At the same time, however, it is difficult not to be mesmerized by the many arrangements of the starched white rectangles, repeated again and again.

The most captivating photographs, however, do not neglect the human factor. In “Garabaldi Home Library”—taken by an anonymous photographer around the time of the founding of the Social Museum—we are privy to a group of “Italian boys of the North End.”

“Most of them work, and they meet in the evening,” we learn from typewritten text below the image. More children than there are chairs form a circle in the small library around a boy playing ring-toss.

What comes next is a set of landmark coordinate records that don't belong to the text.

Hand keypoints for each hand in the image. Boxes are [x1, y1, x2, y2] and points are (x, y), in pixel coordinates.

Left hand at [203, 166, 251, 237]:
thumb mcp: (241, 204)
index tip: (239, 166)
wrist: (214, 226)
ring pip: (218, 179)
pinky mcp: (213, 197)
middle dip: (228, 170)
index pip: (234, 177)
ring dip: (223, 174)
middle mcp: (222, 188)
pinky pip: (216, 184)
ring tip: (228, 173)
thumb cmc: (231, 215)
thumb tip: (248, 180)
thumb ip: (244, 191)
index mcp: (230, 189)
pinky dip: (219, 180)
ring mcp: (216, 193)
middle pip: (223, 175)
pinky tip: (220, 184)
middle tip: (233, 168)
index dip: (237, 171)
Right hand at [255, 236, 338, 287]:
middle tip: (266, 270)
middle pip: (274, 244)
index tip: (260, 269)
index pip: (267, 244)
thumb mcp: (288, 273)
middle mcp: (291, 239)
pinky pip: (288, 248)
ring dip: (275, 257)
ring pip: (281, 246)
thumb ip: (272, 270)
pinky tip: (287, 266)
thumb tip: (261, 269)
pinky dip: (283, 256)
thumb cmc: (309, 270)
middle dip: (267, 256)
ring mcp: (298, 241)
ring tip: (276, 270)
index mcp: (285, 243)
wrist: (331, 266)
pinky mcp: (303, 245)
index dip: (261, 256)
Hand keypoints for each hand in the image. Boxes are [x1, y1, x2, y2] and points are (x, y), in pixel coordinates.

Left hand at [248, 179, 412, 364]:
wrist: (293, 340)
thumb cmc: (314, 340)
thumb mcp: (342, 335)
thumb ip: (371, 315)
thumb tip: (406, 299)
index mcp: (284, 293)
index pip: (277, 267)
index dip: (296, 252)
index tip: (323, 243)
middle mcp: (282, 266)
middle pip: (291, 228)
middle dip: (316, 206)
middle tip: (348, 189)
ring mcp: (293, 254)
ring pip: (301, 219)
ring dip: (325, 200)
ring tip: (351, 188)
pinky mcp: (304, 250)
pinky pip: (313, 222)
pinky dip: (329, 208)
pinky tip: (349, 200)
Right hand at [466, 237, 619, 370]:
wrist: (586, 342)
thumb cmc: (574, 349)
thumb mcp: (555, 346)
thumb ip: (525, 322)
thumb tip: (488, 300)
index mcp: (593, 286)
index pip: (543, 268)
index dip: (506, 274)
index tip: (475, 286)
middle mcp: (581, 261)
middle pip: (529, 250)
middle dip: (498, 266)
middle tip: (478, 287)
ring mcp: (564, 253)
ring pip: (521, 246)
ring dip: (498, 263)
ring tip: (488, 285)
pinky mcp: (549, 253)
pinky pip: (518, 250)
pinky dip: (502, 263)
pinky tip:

While a man hollers behind the kids, the boy lets one ring loose just as the last ring he threw loops down and around the intended pole, a moment of serendipity amidst a controlled chaos.

“In The Neighborhood,” a photograph of the Francis E. Clark Settlement in Chicago, again unattributed and dated to circa 1903, is one of the most detail-rich prints in the show. An alleyway separates two apartment buildings.

Painted advertisements for appliances and liquor cover one wall, and theatre posters line the fence between the two buildings. An English-Italian bilingual sign announces a grocery store below the other building. A black man stands in front of the theatre posters with a shovel and a white man sits beside him, while a woman and child look out a top-floor balcony.

The great depth of field, which brings even the debris at the rear of the alley into focus, accentuates these details, which seem all too appropriate to describe the “melting pot” aesthetic of these social settlements of the early 1900s.

SOCIAL STUDIES

The original Social Museum attempted to order this cacophony into digestible educational panels. The panels were so numerous that the ‘new’ Social Museum at the Sackler, on display through April 22, includes only a fraction (120 out of more than 3,000) of the originals.

With this selection, however, the curators have been exceedingly timid. Fred Wilson’s groundbreaking “Mining the Museum” exhibition at the Maryland Historical Society in 1992 greatly expanded the possible approaches to exhibiting a museum within a museum.

However, the curators of “Classified Documents,” though they have included some provocative wall texts and some interesting non-photographic panels, seem to have tended away from Wilson’s daring reexamination of museum rhetoric.

Rather, despite the pizzazz the colorful walls suggest, the curators have presented the Social Museum quite plainly and un-critically, relying on the patterns, details, and idiosyncrasies of the individual photographs to carry the show. For some people, this may be enough, but others may feel either underwhelmed or unchallenged. No one, however, will be fooled by the paint.